Observen: una mancha
de sangre sobre el colchón. Entro al baño, me ducho con
agua caliente.
Yolanda aún es virgen
cuando nos conocemos. Me dice
que ha tenido un par de novios, ninguno serio. La primera vez cogemos en la
habitación de un hotel de lujo. Ella tiembla como
una hoja al desvestirse, pero pronto agarra confianza. Experiencia.

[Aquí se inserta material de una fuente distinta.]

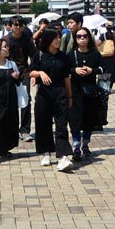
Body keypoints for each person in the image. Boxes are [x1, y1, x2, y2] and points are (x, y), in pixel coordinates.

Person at [29, 28, 75, 172]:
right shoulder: (40, 55)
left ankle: (63, 156)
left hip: (60, 92)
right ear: (48, 40)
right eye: (56, 38)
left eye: (59, 37)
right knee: (43, 123)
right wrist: (40, 73)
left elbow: (67, 77)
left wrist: (70, 96)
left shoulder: (64, 57)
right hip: (44, 94)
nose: (58, 40)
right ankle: (46, 152)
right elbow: (30, 72)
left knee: (62, 124)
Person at [68, 27, 102, 161]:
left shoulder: (95, 54)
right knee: (75, 118)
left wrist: (91, 71)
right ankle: (76, 145)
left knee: (88, 119)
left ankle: (86, 144)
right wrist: (74, 70)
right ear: (75, 39)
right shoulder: (71, 54)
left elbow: (102, 68)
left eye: (85, 36)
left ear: (89, 38)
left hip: (91, 91)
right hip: (75, 91)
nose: (82, 39)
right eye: (79, 36)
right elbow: (65, 70)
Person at [5, 16, 38, 142]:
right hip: (9, 73)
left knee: (25, 101)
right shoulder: (6, 40)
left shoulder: (27, 40)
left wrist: (32, 72)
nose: (18, 27)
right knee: (9, 101)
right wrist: (9, 72)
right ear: (11, 26)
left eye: (20, 25)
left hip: (24, 72)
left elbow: (34, 57)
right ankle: (11, 129)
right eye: (15, 25)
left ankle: (24, 130)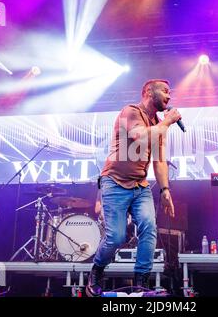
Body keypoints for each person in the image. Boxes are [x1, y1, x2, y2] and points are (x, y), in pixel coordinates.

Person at [86, 79, 180, 297]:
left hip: (140, 186)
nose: (169, 96)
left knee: (149, 227)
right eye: (165, 92)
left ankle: (141, 283)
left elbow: (159, 160)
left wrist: (165, 190)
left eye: (170, 93)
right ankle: (97, 271)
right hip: (114, 182)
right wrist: (167, 122)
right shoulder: (131, 111)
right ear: (148, 91)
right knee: (116, 237)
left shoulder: (157, 123)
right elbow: (140, 136)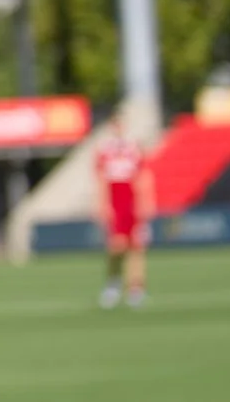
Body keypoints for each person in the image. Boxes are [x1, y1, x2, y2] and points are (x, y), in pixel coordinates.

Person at [92, 110, 154, 309]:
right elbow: (101, 180)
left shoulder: (134, 148)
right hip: (115, 200)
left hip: (131, 201)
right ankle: (113, 282)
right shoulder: (104, 151)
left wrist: (146, 202)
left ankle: (136, 288)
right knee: (116, 246)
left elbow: (143, 176)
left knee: (137, 246)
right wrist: (102, 204)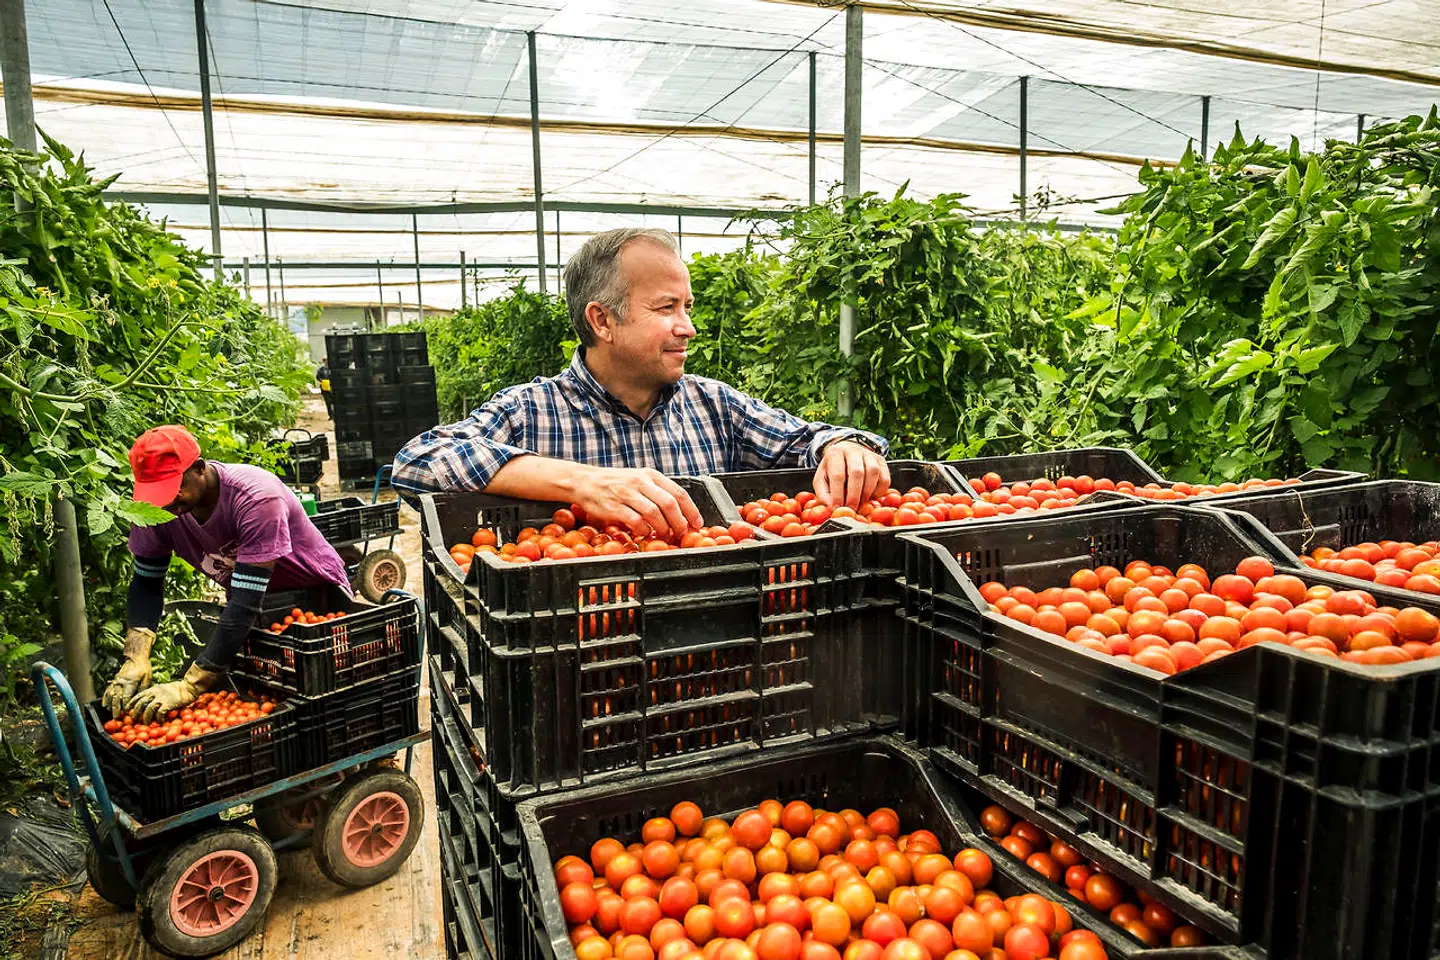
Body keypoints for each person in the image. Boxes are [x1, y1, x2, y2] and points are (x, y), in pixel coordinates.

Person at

Al principio es incómodo, pero el placer o el dolor
o la muerte no tardan en llegar. La mañana
siguiente descubro que hemos manchado las sábanas con sangre. Contemplo la cama
como si fuera la escena de un ritual, o tal vez un lienzo. Ella me mira asustada,
su cabello desordenado.
Me dice: Por
favor no se lo digás a mi papá, por favor. Contesto:
Claro que no. Pero quiero contárselo a todo el mundo. Lo seguiremos haciendo a
escondidas cada vez que podamos, como un
pecado, pero
ninguna será como esa primera vez, tan íntima, tan
prohibida. Mi pasado
(mi futuro),
es tan sólo una mancha de
sangre sobre el colchón.
Yolanda es alérgica a la L30. Una vez
ingresamos juntos a Internet para ver algo de porno, en pareja, pero ella se
vuelve paranoica, asustadiza. Le cuesta respirar. En el
hospital, el doctor nos explica que las células en su
cerebro se han enlazado de una manera diferente a su nanochip. En otras
palabras: ella está condenada a
utilizar conexiones WIFI.
Conexiones antiguas, arcaicas, sucias. Y eso no es seguro. Ese
día descubro
una sima entre nosotros: la intimidad que nunca podremos compartir.
Un hombre
sentado sólo en un
teatro, a
oscuras. Esta no es
su vida, sino la de alguien más. No es su muerte.